§ Directions for this task: Would you repeat all of the records underneath, exactly as written?
---------- Exercise data
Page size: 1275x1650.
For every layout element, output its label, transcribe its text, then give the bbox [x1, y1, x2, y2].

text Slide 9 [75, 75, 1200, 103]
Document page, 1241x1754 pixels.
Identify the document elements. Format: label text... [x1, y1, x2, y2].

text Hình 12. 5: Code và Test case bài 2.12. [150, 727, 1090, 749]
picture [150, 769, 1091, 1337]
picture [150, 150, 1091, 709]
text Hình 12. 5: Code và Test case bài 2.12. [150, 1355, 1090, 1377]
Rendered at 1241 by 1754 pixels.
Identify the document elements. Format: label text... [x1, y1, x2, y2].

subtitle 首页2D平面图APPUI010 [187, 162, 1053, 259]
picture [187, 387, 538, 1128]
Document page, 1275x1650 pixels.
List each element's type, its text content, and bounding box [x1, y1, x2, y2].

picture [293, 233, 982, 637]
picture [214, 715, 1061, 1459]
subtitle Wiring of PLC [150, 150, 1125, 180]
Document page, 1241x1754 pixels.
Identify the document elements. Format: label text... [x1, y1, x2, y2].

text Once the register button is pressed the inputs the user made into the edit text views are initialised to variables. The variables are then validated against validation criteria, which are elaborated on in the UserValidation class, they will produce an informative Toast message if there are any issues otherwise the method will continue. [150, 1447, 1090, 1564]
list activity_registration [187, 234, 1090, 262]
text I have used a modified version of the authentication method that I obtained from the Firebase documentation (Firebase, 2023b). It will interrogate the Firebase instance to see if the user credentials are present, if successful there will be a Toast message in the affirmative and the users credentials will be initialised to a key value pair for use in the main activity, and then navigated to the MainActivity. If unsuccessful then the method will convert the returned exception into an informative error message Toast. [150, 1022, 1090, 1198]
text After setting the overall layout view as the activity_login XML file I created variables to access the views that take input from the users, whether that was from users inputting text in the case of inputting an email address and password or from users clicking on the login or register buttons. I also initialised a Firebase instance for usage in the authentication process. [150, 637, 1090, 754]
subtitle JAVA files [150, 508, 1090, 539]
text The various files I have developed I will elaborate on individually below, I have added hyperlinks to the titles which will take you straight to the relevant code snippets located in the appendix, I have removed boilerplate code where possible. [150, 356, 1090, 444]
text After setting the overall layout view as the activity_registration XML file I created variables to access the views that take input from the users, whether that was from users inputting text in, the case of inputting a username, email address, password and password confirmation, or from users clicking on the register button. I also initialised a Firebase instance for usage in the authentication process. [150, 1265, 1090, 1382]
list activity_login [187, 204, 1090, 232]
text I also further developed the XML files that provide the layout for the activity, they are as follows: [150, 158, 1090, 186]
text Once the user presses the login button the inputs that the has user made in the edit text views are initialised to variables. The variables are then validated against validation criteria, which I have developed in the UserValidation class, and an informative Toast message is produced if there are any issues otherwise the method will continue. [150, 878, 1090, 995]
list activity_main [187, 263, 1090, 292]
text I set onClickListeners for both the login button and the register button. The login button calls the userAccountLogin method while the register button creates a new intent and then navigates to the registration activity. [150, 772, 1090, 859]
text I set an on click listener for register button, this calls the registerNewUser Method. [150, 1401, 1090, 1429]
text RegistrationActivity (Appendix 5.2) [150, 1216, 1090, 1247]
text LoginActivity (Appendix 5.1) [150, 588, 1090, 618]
--------------------
§ Exercise solution:
Page size: 1275x1650.
For every layout element, output its label, transcribe its text, then give the bbox [x1, y1, x2, y2].

text Slide 9 [75, 75, 1200, 103]
Document page, 1241x1754 pixels.
Identify the document elements. Format: label text... [x1, y1, x2, y2].

text Hình 12. 5: Code và Test case bài 2.12. [150, 727, 1090, 749]
picture [150, 769, 1091, 1337]
picture [150, 150, 1091, 709]
text Hình 12. 5: Code và Test case bài 2.12. [150, 1355, 1090, 1377]
Rendered at 1241 by 1754 pixels.
Identify the document elements. Format: label text... [x1, y1, x2, y2].

subtitle 首页2D平面图APPUI010 [187, 162, 1053, 259]
picture [187, 387, 538, 1128]
Document page, 1275x1650 pixels.
List each element's type, its text content, and bounding box [x1, y1, x2, y2].

picture [293, 233, 982, 637]
picture [214, 715, 1061, 1459]
subtitle Wiring of PLC [150, 150, 1125, 180]
Document page, 1241x1754 pixels.
Identify the document elements. Format: label text... [x1, y1, x2, y2].

text Once the register button is pressed the inputs the user made into the edit text views are initialised to variables. The variables are then validated against validation criteria, which are elaborated on in the UserValidation class, they will produce an informative Toast message if there are any issues otherwise the method will continue. [150, 1447, 1090, 1564]
list activity_registration [187, 234, 1090, 262]
text I have used a modified version of the authentication method that I obtained from the Firebase documentation (Firebase, 2023b). It will interrogate the Firebase instance to see if the user credentials are present, if successful there will be a Toast message in the affirmative and the users credentials will be initialised to a key value pair for use in the main activity, and then navigated to the MainActivity. If unsuccessful then the method will convert the returned exception into an informative error message Toast. [150, 1022, 1090, 1198]
text After setting the overall layout view as the activity_login XML file I created variables to access the views that take input from the users, whether that was from users inputting text in the case of inputting an email address and password or from users clicking on the login or register buttons. I also initialised a Firebase instance for usage in the authentication process. [150, 637, 1090, 754]
subtitle JAVA files [150, 508, 1090, 539]
text The various files I have developed I will elaborate on individually below, I have added hyperlinks to the titles which will take you straight to the relevant code snippets located in the appendix, I have removed boilerplate code where possible. [150, 356, 1090, 444]
text After setting the overall layout view as the activity_registration XML file I created variables to access the views that take input from the users, whether that was from users inputting text in, the case of inputting a username, email address, password and password confirmation, or from users clicking on the register button. I also initialised a Firebase instance for usage in the authentication process. [150, 1265, 1090, 1382]
list activity_login [187, 204, 1090, 232]
text I also further developed the XML files that provide the layout for the activity, they are as follows: [150, 158, 1090, 186]
text Once the user presses the login button the inputs that the has user made in the edit text views are initialised to variables. The variables are then validated against validation criteria, which I have developed in the UserValidation class, and an informative Toast message is produced if there are any issues otherwise the method will continue. [150, 878, 1090, 995]
list activity_main [187, 263, 1090, 292]
text I set onClickListeners for both the login button and the register button. The login button calls the userAccountLogin method while the register button creates a new intent and then navigates to the registration activity. [150, 772, 1090, 859]
text I set an on click listener for register button, this calls the registerNewUser Method. [150, 1401, 1090, 1429]
text RegistrationActivity (Appendix 5.2) [150, 1216, 1090, 1247]
text LoginActivity (Appendix 5.1) [150, 588, 1090, 618]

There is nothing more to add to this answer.